In Ja Kim et al., Respondents,
v
Dong Hee Han, Appellant.

—[*1] Cheven, Keely & Hatzis, New York, N.Y. (William B. Stock of counsel), for appellant.

William J. Rita, New York, N.Y. (Gerard J. White of counsel), for respondents.

In an action, inter alia, to recover damages for personal injuries, etc., the defendant appeals from (1) an order of the Supreme Court, Queens County (Schulman, J.), entered March 9, 2006, which denied his motion pursuant to CPLR 5015 (a) (4) to vacate a judgment of the same court (LeVine, J.), entered February 9, 2004, upon his default in answering or appearing, and to dismiss the complaint pursuant to CPLR 3211 (a) (8), and (2) an order of the same court (Schulman, J.), entered October 17, 2006, which denied his motion, in effect, for leave to reargue.

Ordered that the order entered March 9, 2006 is reversed, on the law, the motion pursuant to CPLR 5015 (a) (4) to vacate the judgment and to dismiss the complaint pursuant to CPLR 3211 (a) (8) is granted; and it is further,

Ordered that the appeal from the order entered October 17, 2006 is dismissed, as no appeal lies from an order denying a motion, in effect, for leave to reargue; and it is further,

Ordered that one bill of costs is awarded to the defendant.
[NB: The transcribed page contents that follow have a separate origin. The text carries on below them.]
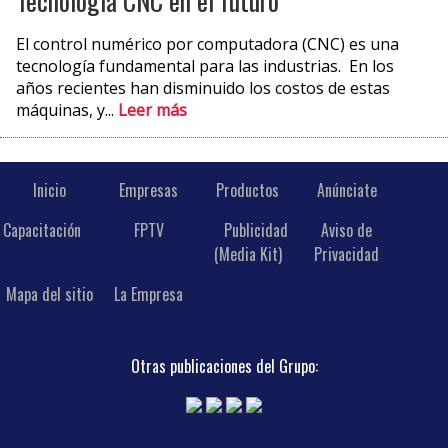
Tecnología CNC en el futuro
El control numérico por computadora (CNC) es una
tecnología fundamental para las industrias. En los
años recientes han disminuido los costos de estas
máquinas, y...
Leer más
Inicio
Empresas
Productos
Anúnciate
Capacitación
FPTV
Publicidad
Aviso de
(Media Kit)
Privacidad
Mapa del sitio
La Empresa
Otras publicaciones del Grupo:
The Supreme Court erred in denying the defendant's motion pursuant to CPLR 5015 (a) (4) to vacate the judgment entered February 9, 2004 upon his default in answering or appearing, and to dismiss the complaint pursuant to CPLR 3211 (a) (8). The purported service of [*2]process under CPLR 308 (4) was defective and personal jurisdiction was not acquired over the defendant since the plaintiffs attempted to serve the defendant at an address that was never the defendant's dwelling place or usual place of abode (see Tetro v Tizov, 184 AD2d 633 [1992]; Ariowitsch v Johnson, 114 AD2d 184, 185-186 [1986]; cf. Bank One Natl. Assn. v Osorio, 26 AD3d 452, 453 [2006]; Steele v Hempstead Pub Taxi, 305 AD2d 401, 402 [2003]). Under these circumstances, the plaintiff's contention that the defendant should be estopped from denying the validity of service is without merit.

The plaintiffs' remaining contentions are without merit. Crane, J.P., Goldstein, Lifson and Carni, JJ., concur.